How to handle SonarQube setup in Java microservice project
java tech tools
4 minutes read
Lately I was faced with a seemingly easy task of setting up SonarQube analysis tool for two microservices within my application. The process appeared quite straightforward but yet it wasn’t so I decided to describe it here thoroughly for further use in the future.
Why use SonarQube anyway?
Measuring code quality is essential for any software project and helps to keep the technical debt low which is a must if you don’t want to end up with messy and unmaintainable code base. SonarQube comes to the rescue calculating code metrics to establish quality of your source code, finding potential bugs and highlighting vulnerabilities. In normal setup all of this is done automatically every time you push your code to external repository which allows you to effectively control the quality and overall condition of your product.

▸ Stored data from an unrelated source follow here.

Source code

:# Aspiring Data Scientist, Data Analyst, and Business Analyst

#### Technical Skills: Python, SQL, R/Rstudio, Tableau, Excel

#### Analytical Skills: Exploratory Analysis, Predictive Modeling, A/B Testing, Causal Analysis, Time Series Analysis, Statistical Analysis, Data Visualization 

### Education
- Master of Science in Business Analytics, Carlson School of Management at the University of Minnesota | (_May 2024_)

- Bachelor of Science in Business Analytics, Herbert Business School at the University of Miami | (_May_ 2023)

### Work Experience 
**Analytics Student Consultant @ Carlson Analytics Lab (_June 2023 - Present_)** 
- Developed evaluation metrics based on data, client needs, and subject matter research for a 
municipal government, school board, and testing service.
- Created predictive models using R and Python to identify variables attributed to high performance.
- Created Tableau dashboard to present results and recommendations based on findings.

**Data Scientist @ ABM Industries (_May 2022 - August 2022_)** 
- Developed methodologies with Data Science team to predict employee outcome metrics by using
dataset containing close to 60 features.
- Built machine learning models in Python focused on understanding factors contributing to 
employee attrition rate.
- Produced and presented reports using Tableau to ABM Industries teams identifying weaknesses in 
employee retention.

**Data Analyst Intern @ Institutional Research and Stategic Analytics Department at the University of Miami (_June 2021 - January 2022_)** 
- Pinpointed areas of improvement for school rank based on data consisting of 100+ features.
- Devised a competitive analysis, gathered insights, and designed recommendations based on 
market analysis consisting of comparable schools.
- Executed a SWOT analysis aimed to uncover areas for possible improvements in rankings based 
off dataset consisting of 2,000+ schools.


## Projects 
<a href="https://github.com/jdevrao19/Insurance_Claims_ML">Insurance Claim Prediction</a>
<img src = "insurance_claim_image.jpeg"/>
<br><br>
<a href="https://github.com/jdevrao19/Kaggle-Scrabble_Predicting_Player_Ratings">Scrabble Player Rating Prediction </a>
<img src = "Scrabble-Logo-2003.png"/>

A developer who wants to incorporate SonarQube into his project can choose between two configurations:
- self-hosted instance on one or more servers
- cloud service - SonarCloud
Differences between these two solutions are well described on Devonblog. For my specific setup I will be using self-hosted SonarQube instance.
The recipe for tidy code
The microservices that will incorporate the code analysis tool are based on standard Java & Spring Boot stack with Maven build tool. The first thing to do in that case is to set Sonar plugin in your
<plugin> <groupId>org.sonarsource.scanner.maven</groupId> <artifactId>sonar-maven-plugin</artifactId> <version>188.8.131.528</version> </plugin>
Based on SonarQube documentation it is advised to lock down the plugin version.
The next step which brings you closer to a beautiful code free of any technical debt is to set all necessary parameters to correctly configure project analysis. This can be done in several ways depending on the nature of you project but for Maven based application the correct place to do it is in
settings.xml file by defining custom build profile. This is actually the most tricky part since a lot of details in configuration may vary depending on the project you want to analyze. For the whole list of parameters possible to use, see this documentation. For my setup the following build profile was implemented:
<profile> <id>sonar</id> <activation> <activeByDefault>true</activeByDefault> </activation> <properties> <sonar.host.url> http://sonar.magic.com:9000 </sonar.host.url> <sonar.login> 4c18560482575c16ce45bc88f7643d57adba3e7r </sonar.login> <sonar.password></sonar.password> <sonar.branch>sonar-showcase-1</sonar.branch> <sonar.java.binaries>./target</sonar.java.binaries> </properties> </profile>
When it comes to the profile activation we want it to be available at any time since we perform code analysis during every code push and hence the
activeByDefault tag is set to true.
sonar.host.url is as you can guess the URL of our SonarQube instance.
When you want to actually analyze the code you need to somehow authenticate yourself in your analyzer entity during code push.
sonar.password will make it possible to authorize yourself in SonarQube. You can pass your plain login and password here but as you can see my solution is different. What you can actually do is to enter your SonarQube site and click on your profile in the upper right corner. Then go to My Account > Security. Here you will be able to generate tokens. If you want to enforce security by not providing credentials of a real SonarQube user to run your code scan or to invoke web services, you can provide a User Token as a replacement of the user login. This will increase the security of your installation by not letting your analysis user’s password going through your network. In my case I chose this solution as it seems more elegant and safe.
sonar.branch is my own way of dealing with a specific situation which occured in my setup - I was adding SonarQube analysis for two different Java microservices which in fact had the same
groupId set in Maven. Now when it comes to analysis of Maven based projects in SonarQube the default way to distinguish between two separate projects is actually the
groupId, so in my case every code analysis of one of the microservices overwrote the result since both projects were pointing to the same result report. The solution was to introduce
sonar.branch tag in every project and set them to different names. Thanks to this I was able to generate correct results for every project separately.
Last but not least comes the
sonar.java.binaries. If you happen to try running you code analysis without this tag you may face the
Java bytecode has not been made available to the analyzer. error. To correctly perform analysis you need to point Sonar to the directory where your compiled classes are, in our case (Maven based project) it is /target which contains all compiled classes which will serve as the basis of our analysis.
Having done all that we are
ready almost ready to make our shiny code even more shiny.
With this specific configuration we are able to trigger code analysis manually from command line using
mvn -s .m2/settings.xml sonar:sonar. But who would like to do it manually? Let’s automate the hell out of it by adding a custom job to our continuous integration service. In my case it was Gitlab so I added this specific job to my
sonar: stage: build script: - mvn -s .m2/settings.xml sonar:sonar
This way every time we trigger the build by pushing any commit the analysis is performed. Voilà!
And here we are. Our configuration is flawless. Or maybe not, but it is enough to generate these beautiful reports tailored specially for you by our weariless SonarQube every time you trigger a build. What’s left? Hunt those bugs and code smells down and don’t let them spoil your carefully designed project!